Position: Senior Researcher, Department of Pathology, AHH-Hvidovre Hospital, Copenhagen University Hospital
When/where do you get your best research ideas?
Research ideas come to me in many situations. But, for me, the most stimulating environment is sitting around discussing, arguing science with colleagues. After hours, at conferences and meetings: that’s when the discussions evolve. That’s when you can immerse yourself in topics, challenge ideas and develop new ones. We rarely have time for this in a busy day at the hospital.
Which failure(s) changed you the most?
As I’ve grown older, I have realized that failure is a big word. Things I thought to be a failure earlier in my life tend to grow smaller, even insignificant, in importance with time.
What is the best piece of advice (work or life) you’ve been given?
For my first ever scientific presentation, an older professor peeked over my shoulder in the speaker “ready room.” He then said, “You ready there, boy? If not, the audience will eat you alive.” It scared the living daylights out of me! I have since tried to keep the advice of always respecting the scientific audience when presenting research. The older professor was James Watson. Not that I noticed at the time.
I’m inspired most by…
Humanity – amazing!
What’s an event that changed your life?
When I decided to study Biology rather than enter the shipping business of the EAC – the Danish East Asia Company. A hard call at the time. Would have been a lot wealthier today had I chosen shipping 😉
What’s the next big thing in cancer? Which will be the game changers?
Integration of massive information flows from numerous sources, supported by AI algorithms to guide clinicians towards precise and timely interventions based upon risk assessment. In theory, most disease can be predicted and, again in theory, prevented.
What is your favourite paper that you’ve published in the last 5 years (the one you’re most proud of)?

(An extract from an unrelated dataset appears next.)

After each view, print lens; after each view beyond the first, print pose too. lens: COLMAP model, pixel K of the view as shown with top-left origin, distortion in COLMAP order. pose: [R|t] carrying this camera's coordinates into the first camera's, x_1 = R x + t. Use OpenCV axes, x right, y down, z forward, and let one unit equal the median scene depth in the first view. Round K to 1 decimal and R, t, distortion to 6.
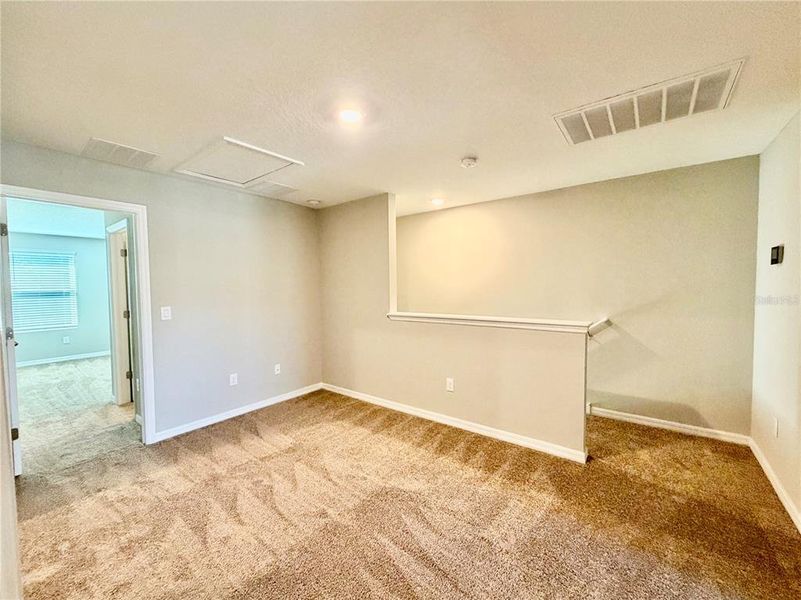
lens RADIAL K [[326.6, 0, 389.2], [0, 326.6, 299.3], [0, 0, 1]] dist [-0.019906, 0.000026]
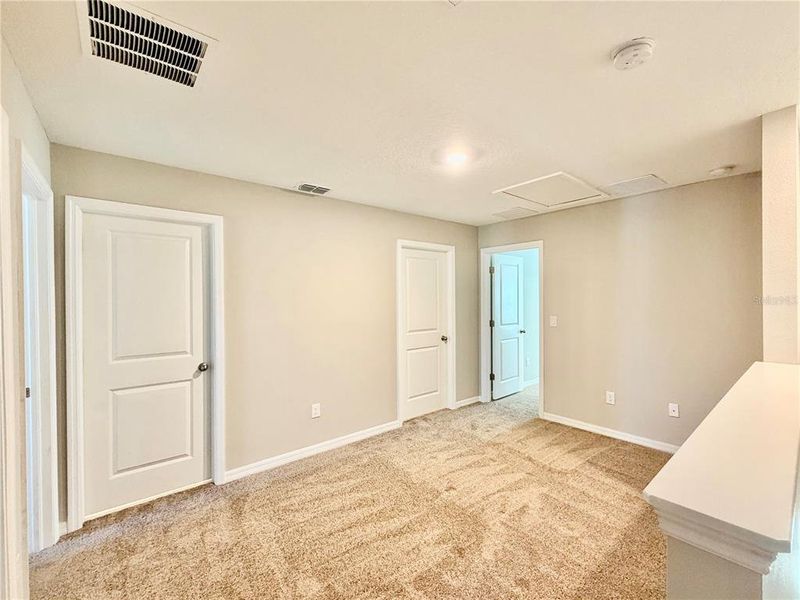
lens RADIAL K [[326.2, 0, 388.7], [0, 326.2, 299.3], [0, 0, 1]] dist [-0.019906, 0.000026]
pose [[-0.202841, 0.026646, -0.978849, 0.796650], [-0.026402, 0.999117, 0.032669, -0.077391], [0.978856, 0.032471, -0.201959, 0.754296]]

Hmm. I think the systematic review we published a few years ago on the clinical use of HPV genotyping in cervical cancer screening. The principles of differential risk of cancer by HPV genotypes are now being implemented in Danish primary HPV screening. That’s not too shabby for an outcome. But, as always, we stand on the shoulders of those before us.
The views expressed are those of the author. Posting of the blog does not signify that the Cancer Prevention Group endorse those views or opinions.